Material shown:
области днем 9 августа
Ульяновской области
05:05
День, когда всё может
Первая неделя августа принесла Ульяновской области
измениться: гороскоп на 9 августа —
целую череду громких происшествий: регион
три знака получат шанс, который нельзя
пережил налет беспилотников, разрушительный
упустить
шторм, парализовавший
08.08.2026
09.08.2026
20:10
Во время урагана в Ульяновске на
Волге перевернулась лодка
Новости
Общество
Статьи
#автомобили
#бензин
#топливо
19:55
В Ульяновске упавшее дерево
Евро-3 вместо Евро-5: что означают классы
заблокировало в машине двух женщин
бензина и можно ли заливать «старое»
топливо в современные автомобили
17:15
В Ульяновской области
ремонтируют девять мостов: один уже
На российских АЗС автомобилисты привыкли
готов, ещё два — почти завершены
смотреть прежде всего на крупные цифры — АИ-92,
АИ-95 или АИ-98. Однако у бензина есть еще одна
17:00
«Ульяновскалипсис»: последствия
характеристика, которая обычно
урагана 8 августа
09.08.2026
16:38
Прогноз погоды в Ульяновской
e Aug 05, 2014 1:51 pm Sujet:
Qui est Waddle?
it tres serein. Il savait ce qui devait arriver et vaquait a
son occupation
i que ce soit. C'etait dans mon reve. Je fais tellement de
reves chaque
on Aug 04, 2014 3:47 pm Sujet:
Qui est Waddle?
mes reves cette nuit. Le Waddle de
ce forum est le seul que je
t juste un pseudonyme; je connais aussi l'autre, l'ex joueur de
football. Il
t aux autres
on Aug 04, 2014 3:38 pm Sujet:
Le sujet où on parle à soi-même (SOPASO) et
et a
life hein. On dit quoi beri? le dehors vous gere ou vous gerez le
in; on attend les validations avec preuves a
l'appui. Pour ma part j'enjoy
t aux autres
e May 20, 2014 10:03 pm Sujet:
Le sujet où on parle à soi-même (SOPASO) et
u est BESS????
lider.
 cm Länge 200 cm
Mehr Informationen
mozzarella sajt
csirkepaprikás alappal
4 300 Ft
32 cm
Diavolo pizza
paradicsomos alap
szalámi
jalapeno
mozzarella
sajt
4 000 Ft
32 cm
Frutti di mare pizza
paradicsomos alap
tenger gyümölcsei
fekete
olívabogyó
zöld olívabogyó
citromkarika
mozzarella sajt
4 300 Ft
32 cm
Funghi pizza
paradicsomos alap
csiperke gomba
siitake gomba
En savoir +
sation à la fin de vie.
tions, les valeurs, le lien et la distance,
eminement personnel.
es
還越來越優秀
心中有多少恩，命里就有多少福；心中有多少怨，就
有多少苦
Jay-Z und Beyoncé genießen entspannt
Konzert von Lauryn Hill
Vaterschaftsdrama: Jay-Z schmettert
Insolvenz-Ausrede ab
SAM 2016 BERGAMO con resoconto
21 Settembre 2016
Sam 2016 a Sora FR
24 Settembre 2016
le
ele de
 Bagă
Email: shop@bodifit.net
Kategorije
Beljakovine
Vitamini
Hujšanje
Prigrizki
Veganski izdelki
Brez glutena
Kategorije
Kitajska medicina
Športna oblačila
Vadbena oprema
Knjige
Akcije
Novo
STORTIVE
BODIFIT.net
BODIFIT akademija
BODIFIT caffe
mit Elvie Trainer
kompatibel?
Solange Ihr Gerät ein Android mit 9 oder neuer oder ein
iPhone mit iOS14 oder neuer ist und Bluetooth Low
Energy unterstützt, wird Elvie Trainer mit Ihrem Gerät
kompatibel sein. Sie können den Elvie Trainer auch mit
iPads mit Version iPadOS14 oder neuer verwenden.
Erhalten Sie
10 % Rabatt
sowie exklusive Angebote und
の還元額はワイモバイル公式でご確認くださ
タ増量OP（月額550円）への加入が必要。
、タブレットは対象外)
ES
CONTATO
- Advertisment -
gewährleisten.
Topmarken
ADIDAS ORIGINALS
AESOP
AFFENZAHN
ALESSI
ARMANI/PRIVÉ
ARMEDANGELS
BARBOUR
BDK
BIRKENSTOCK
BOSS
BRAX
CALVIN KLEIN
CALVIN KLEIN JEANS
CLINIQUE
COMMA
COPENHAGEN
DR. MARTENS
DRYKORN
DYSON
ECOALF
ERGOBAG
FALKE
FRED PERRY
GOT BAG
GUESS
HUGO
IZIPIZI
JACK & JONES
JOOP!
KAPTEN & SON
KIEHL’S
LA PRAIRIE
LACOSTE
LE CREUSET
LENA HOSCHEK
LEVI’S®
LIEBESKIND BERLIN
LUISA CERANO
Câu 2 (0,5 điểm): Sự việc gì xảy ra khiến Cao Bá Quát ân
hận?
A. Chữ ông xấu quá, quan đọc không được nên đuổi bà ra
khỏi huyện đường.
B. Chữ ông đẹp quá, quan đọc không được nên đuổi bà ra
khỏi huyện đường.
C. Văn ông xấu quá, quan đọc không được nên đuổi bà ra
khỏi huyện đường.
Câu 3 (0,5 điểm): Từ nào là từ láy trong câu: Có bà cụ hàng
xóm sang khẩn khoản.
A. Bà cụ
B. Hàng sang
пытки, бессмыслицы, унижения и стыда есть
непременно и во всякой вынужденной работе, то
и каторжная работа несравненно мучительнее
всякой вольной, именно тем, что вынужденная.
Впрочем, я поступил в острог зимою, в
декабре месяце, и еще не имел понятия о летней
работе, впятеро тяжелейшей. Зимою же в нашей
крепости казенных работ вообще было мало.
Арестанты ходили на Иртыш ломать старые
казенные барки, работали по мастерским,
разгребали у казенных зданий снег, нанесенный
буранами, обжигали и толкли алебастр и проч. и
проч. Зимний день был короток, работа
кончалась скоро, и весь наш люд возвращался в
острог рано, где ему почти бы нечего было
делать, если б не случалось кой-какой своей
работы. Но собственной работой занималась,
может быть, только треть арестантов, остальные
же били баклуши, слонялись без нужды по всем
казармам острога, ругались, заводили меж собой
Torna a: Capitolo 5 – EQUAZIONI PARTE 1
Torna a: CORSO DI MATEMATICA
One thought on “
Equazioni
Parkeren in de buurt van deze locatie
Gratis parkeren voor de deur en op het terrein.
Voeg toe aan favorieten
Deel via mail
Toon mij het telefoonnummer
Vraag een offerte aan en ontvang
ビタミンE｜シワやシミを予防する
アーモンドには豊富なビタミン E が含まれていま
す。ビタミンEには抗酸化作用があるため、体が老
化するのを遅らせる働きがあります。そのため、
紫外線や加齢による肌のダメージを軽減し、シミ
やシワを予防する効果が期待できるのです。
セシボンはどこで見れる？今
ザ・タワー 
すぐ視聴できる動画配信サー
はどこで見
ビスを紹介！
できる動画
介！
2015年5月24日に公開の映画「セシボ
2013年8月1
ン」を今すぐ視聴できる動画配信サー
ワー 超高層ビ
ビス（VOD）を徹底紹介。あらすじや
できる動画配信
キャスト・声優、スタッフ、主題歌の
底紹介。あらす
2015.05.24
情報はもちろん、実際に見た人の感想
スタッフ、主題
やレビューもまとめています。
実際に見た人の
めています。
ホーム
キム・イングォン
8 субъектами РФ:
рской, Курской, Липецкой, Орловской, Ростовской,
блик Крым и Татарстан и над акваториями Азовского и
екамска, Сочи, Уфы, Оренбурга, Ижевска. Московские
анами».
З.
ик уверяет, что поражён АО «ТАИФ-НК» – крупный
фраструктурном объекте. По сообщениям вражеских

About this exercise: Write out the whole listing again, exactly as it stands.

Result of the exercise:
области днем 9 августа
Ульяновской области
05:05
День, когда всё может
Первая неделя августа принесла Ульяновской области
измениться: гороскоп на 9 августа —
целую череду громких происшествий: регион
три знака получат шанс, который нельзя
пережил налет беспилотников, разрушительный
упустить
шторм, парализовавший
08.08.2026
09.08.2026
20:10
Во время урагана в Ульяновске на
Волге перевернулась лодка
Новости
Общество
Статьи
#автомобили
#бензин
#топливо
19:55
В Ульяновске упавшее дерево
Евро-3 вместо Евро-5: что означают классы
заблокировало в машине двух женщин
бензина и можно ли заливать «старое»
топливо в современные автомобили
17:15
В Ульяновской области
ремонтируют девять мостов: один уже
На российских АЗС автомобилисты привыкли
готов, ещё два — почти завершены
смотреть прежде всего на крупные цифры — АИ-92,
АИ-95 или АИ-98. Однако у бензина есть еще одна
17:00
«Ульяновскалипсис»: последствия
характеристика, которая обычно
урагана 8 августа
09.08.2026
16:38
Прогноз погоды в Ульяновской
e Aug 05, 2014 1:51 pm Sujet:
Qui est Waddle?
it tres serein. Il savait ce qui devait arriver et vaquait a
son occupation
i que ce soit. C'etait dans mon reve. Je fais tellement de
reves chaque
on Aug 04, 2014 3:47 pm Sujet:
Qui est Waddle?
mes reves cette nuit. Le Waddle de
ce forum est le seul que je
t juste un pseudonyme; je connais aussi l'autre, l'ex joueur de
football. Il
t aux autres
on Aug 04, 2014 3:38 pm Sujet:
Le sujet où on parle à soi-même (SOPASO) et
et a
life hein. On dit quoi beri? le dehors vous gere ou vous gerez le
in; on attend les validations avec preuves a
l'appui. Pour ma part j'enjoy
t aux autres
e May 20, 2014 10:03 pm Sujet:
Le sujet où on parle à soi-même (SOPASO) et
u est BESS????
lider.
 cm Länge 200 cm
Mehr Informationen
mozzarella sajt
csirkepaprikás alappal
4 300 Ft
32 cm
Diavolo pizza
paradicsomos alap
szalámi
jalapeno
mozzarella
sajt
4 000 Ft
32 cm
Frutti di mare pizza
paradicsomos alap
tenger gyümölcsei
fekete
olívabogyó
zöld olívabogyó
citromkarika
mozzarella sajt
4 300 Ft
32 cm
Funghi pizza
paradicsomos alap
csiperke gomba
siitake gomba
En savoir +
sation à la fin de vie.
tions, les valeurs, le lien et la distance,
eminement personnel.
es
還越來越優秀
心中有多少恩，命里就有多少福；心中有多少怨，就
有多少苦
Jay-Z und Beyoncé genießen entspannt
Konzert von Lauryn Hill
Vaterschaftsdrama: Jay-Z schmettert
Insolvenz-Ausrede ab
SAM 2016 BERGAMO con resoconto
21 Settembre 2016
Sam 2016 a Sora FR
24 Settembre 2016
le
ele de
 Bagă
Email: shop@bodifit.net
Kategorije
Beljakovine
Vitamini
Hujšanje
Prigrizki
Veganski izdelki
Brez glutena
Kategorije
Kitajska medicina
Športna oblačila
Vadbena oprema
Knjige
Akcije
Novo
STORTIVE
BODIFIT.net
BODIFIT akademija
BODIFIT caffe
mit Elvie Trainer
kompatibel?
Solange Ihr Gerät ein Android mit 9 oder neuer oder ein
iPhone mit iOS14 oder neuer ist und Bluetooth Low
Energy unterstützt, wird Elvie Trainer mit Ihrem Gerät
kompatibel sein. Sie können den Elvie Trainer auch mit
iPads mit Version iPadOS14 oder neuer verwenden.
Erhalten Sie
10 % Rabatt
sowie exklusive Angebote und
の還元額はワイモバイル公式でご確認くださ
タ増量OP（月額550円）への加入が必要。
、タブレットは対象外)
ES
CONTATO
- Advertisment -
gewährleisten.
Topmarken
ADIDAS ORIGINALS
AESOP
AFFENZAHN
ALESSI
ARMANI/PRIVÉ
ARMEDANGELS
BARBOUR
BDK
BIRKENSTOCK
BOSS
BRAX
CALVIN KLEIN
CALVIN KLEIN JEANS
CLINIQUE
COMMA
COPENHAGEN
DR. MARTENS
DRYKORN
DYSON
ECOALF
ERGOBAG
FALKE
FRED PERRY
GOT BAG
GUESS
HUGO
IZIPIZI
JACK & JONES
JOOP!
KAPTEN & SON
KIEHL’S
LA PRAIRIE
LACOSTE
LE CREUSET
LENA HOSCHEK
LEVI’S®
LIEBESKIND BERLIN
LUISA CERANO
Câu 2 (0,5 điểm): Sự việc gì xảy ra khiến Cao Bá Quát ân
hận?
A. Chữ ông xấu quá, quan đọc không được nên đuổi bà ra
khỏi huyện đường.
B. Chữ ông đẹp quá, quan đọc không được nên đuổi bà ra
khỏi huyện đường.
C. Văn ông xấu quá, quan đọc không được nên đuổi bà ra
khỏi huyện đường.
Câu 3 (0,5 điểm): Từ nào là từ láy trong câu: Có bà cụ hàng
xóm sang khẩn khoản.
A. Bà cụ
B. Hàng sang
пытки, бессмыслицы, унижения и стыда есть
непременно и во всякой вынужденной работе, то
и каторжная работа несравненно мучительнее
всякой вольной, именно тем, что вынужденная.
Впрочем, я поступил в острог зимою, в
декабре месяце, и еще не имел понятия о летней
работе, впятеро тяжелейшей. Зимою же в нашей
крепости казенных работ вообще было мало.
Арестанты ходили на Иртыш ломать старые
казенные барки, работали по мастерским,
разгребали у казенных зданий снег, нанесенный
буранами, обжигали и толкли алебастр и проч. и
проч. Зимний день был короток, работа
кончалась скоро, и весь наш люд возвращался в
острог рано, где ему почти бы нечего было
делать, если б не случалось кой-какой своей
работы. Но собственной работой занималась,
может быть, только треть арестантов, остальные
же били баклуши, слонялись без нужды по всем
казармам острога, ругались, заводили меж собой
Torna a: Capitolo 5 – EQUAZIONI PARTE 1
Torna a: CORSO DI MATEMATICA
One thought on “
Equazioni
Parkeren in de buurt van deze locatie
Gratis parkeren voor de deur en op het terrein.
Voeg toe aan favorieten
Deel via mail
Toon mij het telefoonnummer
Vraag een offerte aan en ontvang
ビタミンE｜シワやシミを予防する
アーモンドには豊富なビタミン E が含まれていま
す。ビタミンEには抗酸化作用があるため、体が老
化するのを遅らせる働きがあります。そのため、
紫外線や加齢による肌のダメージを軽減し、シミ
やシワを予防する効果が期待できるのです。
セシボンはどこで見れる？今
ザ・タワー 
すぐ視聴できる動画配信サー
はどこで見
ビスを紹介！
できる動画
介！
2015年5月24日に公開の映画「セシボ
2013年8月1
ン」を今すぐ視聴できる動画配信サー
ワー 超高層ビ
ビス（VOD）を徹底紹介。あらすじや
できる動画配信
キャスト・声優、スタッフ、主題歌の
底紹介。あらす
2015.05.24
情報はもちろん、実際に見た人の感想
スタッフ、主題
やレビューもまとめています。
実際に見た人の
めています。
ホーム
キム・イングォン
8 субъектами РФ:
рской, Курской, Липецкой, Орловской, Ростовской,
блик Крым и Татарстан и над акваториями Азовского и
екамска, Сочи, Уфы, Оренбурга, Ижевска. Московские
анами».
З.
ик уверяет, что поражён АО «ТАИФ-НК» – крупный
фраструктурном объекте. По сообщениям вражеских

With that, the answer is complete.